Marketers were astonished at the price reduction especially when most of them have stocked up products at higher costs before the new price was announced last week, to ensure that there would be product availability during the Christmas, New Year period and beyond.

The situation is now raising a lot of concerns among the stakeholders as some of them are worried over the inability of the government to allow for the interplay of forces of demand and supply in determining the pump price of Premium Motor Spirit or petrol .

A Financial expert, Anderson Julius, was of the view that the approach of negotiating petrol pump prices between Government and labour without the involvement of investors further diminishes investor confidence, setting an unprofessional precedent that will be difficult to set aside when parameters that constitute the pump price of PMS rise again

Meanwhile some of the stakeholders including oil marketers and depot owners have demanded access to foreign exchange from the Central Bank of Nigeria (CBN), noting that the dearth of access to the forex is hindering the effectiveness of deregulation.

The Chairman of Major Oil Marketers Association of Nigeria (MOMAN), Adetunji Oyebanji reiterated that “Nothing has changed. The Forex issue is still like that. And as you can see, the government has also extended that DSDP ( the exchange of crude for refined petroleum products) arrangement.

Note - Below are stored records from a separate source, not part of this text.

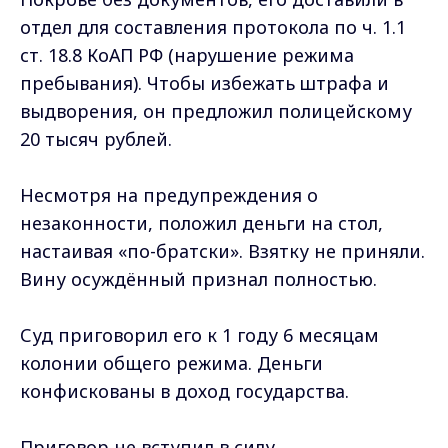
отдел для составления протокола по ч. 1.1
ст. 18.8 КоАП РФ (нарушение режима
пребывания). Чтобы избежать штрафа и
выдворения, он предложил полицейскому
20 тысяч рублей.
Несмотря на предупреждения о
незаконности, положил деньги на стол,
настаивая «по-братски». Взятку не приняли.
Вину осуждённый признал полностью.
Суд приговорил его к 1 году 6 месяцам
колонии общего режима. Деньги
конфискованы в доход государства.
Приговор не вступил в силу.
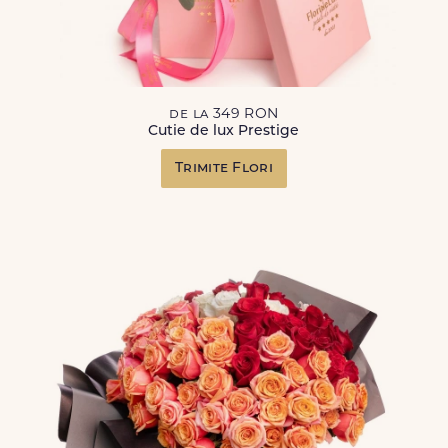
de la 349 RON
Cutie de lux Prestige
Trimite Flori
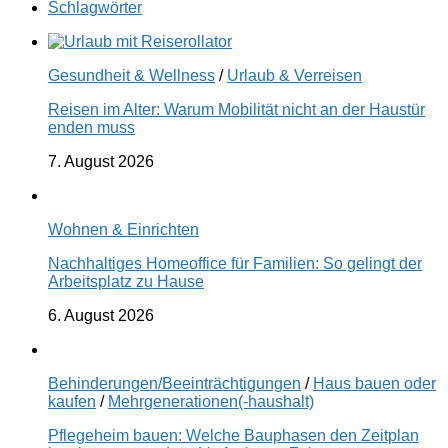
Schlagwörter
Gesundheit & Wellness
/
Urlaub & Verreisen
Reisen im Alter: Warum Mobilität nicht an der Haustür
enden muss
7. August 2026
Wohnen & Einrichten
Nachhaltiges Homeoffice für Familien: So gelingt der
Arbeitsplatz zu Hause
6. August 2026
Behinderungen/Beeinträchtigungen
/
Haus bauen oder
kaufen
/
Mehrgenerationen(-haushalt)
Pflegeheim bauen: Welche Bauphasen den Zeitplan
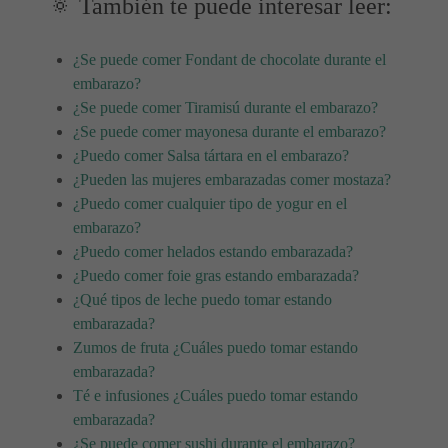
🔅 También te puede interesar leer:
¿Se puede comer Fondant de chocolate durante el
embarazo?
¿Se puede comer Tiramisú durante el embarazo?
¿Se puede comer mayonesa durante el embarazo?
¿Puedo comer Salsa tártara en el embarazo?
¿Pueden las mujeres embarazadas comer mostaza?
¿Puedo comer cualquier tipo de yogur en el
embarazo?
¿Puedo comer helados estando embarazada?
¿Puedo comer foie gras estando embarazada?
¿Qué tipos de leche puedo tomar estando
embarazada?
Zumos de fruta ¿Cuáles puedo tomar estando
embarazada?
Té e infusiones ¿Cuáles puedo tomar estando
embarazada?
¿Se puede comer sushi durante el embarazo?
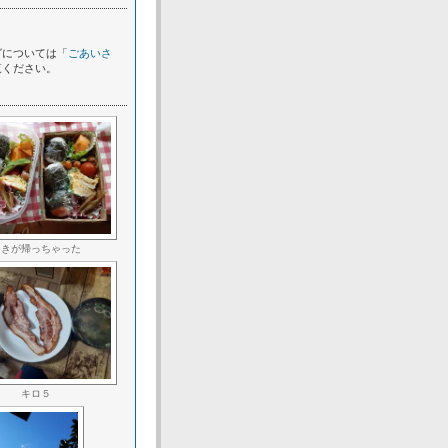
グについては「
ごあいさ
覧ください。
まきが帰っちゃった
キロ５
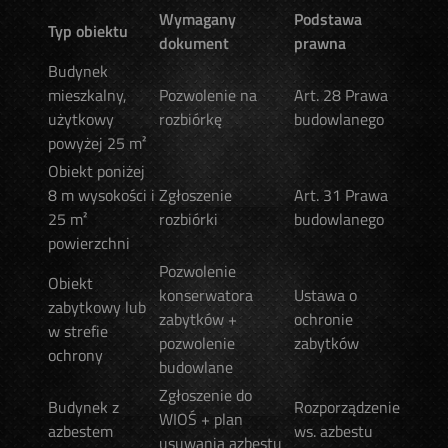
Wymagany
Podstawa
Typ obiektu
dokument
prawna
Budynek
mieszkalny,
Pozwolenie na
Art. 28 Prawa
użytkowy
rozbiórkę
budowlanego
powyżej 25 m²
Obiekt poniżej
8 m wysokości i
Zgłoszenie
Art. 31 Prawa
25 m²
rozbiórki
budowlanego
powierzchni
Pozwolenie
Obiekt
konserwatora
Ustawa o
zabytkowy lub
zabytków +
ochronie
w strefie
pozwolenie
zabytków
ochrony
budowlane
Zgłoszenie do
Budynek z
Rozporządzenie
WIOŚ + plan
azbestem
ws. azbestu
usuwania azbestu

That’s a signal to you that foreign exchange may not be there for us to access.”

Many marketers believe that the deregulation process should do away with the country operating the DSDP system where crude is swapped for petroleum products through the NNPC and PPMC, rather they should put in place a system that allows the country sell its crude to raise the needed FOREX and allow operators access some of these foreign exchange through the CBN FOREX window to source products at the best possible prices, thereby allowing the forces of demand and supply dictate the economics of the sector for a more efficient deregulated market.